*** Opening Given material ***
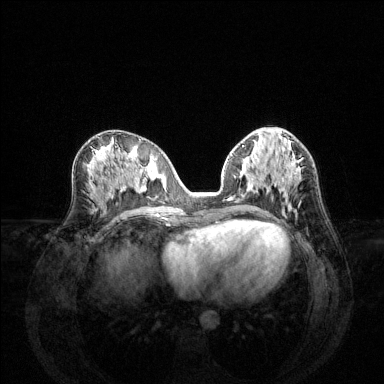
Breast MRI (dynamic contrast-enhanced), one axial slice. Slice 63 of 144 in the series (ordered by position). Dynamic contrast-enhanced series, time point 2 of 6 at this slice position (early post-contrast). 1.5 T. TE 1.6 ms, TR 4.6 ms. 1.2 mm slice thickness. 384 × 384 image matrix, field of view 360 × 360 mm. Female patient.
Structures marked on this image (semi-automatic segmentation, software-assisted and operator-edited):
- enhancing-tissue mask used for the functional tumour volume (all voxels passing the contrast-enhancement thresholds inside the analysis volume; usually the tumour): box from (x=275, y=162) to (x=296, y=192) px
*** Closing Given material ***
Problem to solve: Return the final stretch of the listing exactly, starting with the line that contains "Structures marked on" and ending with the last line.

Result of this task:
Structures marked on this image (semi-automatic segmentation, software-assisted and operator-edited):
- enhancing-tissue mask used for the functional tumour volume (all voxels passing the contrast-enhancement thresholds inside the analysis volume; usually the tumour): box from (x=275, y=162) to (x=296, y=192) px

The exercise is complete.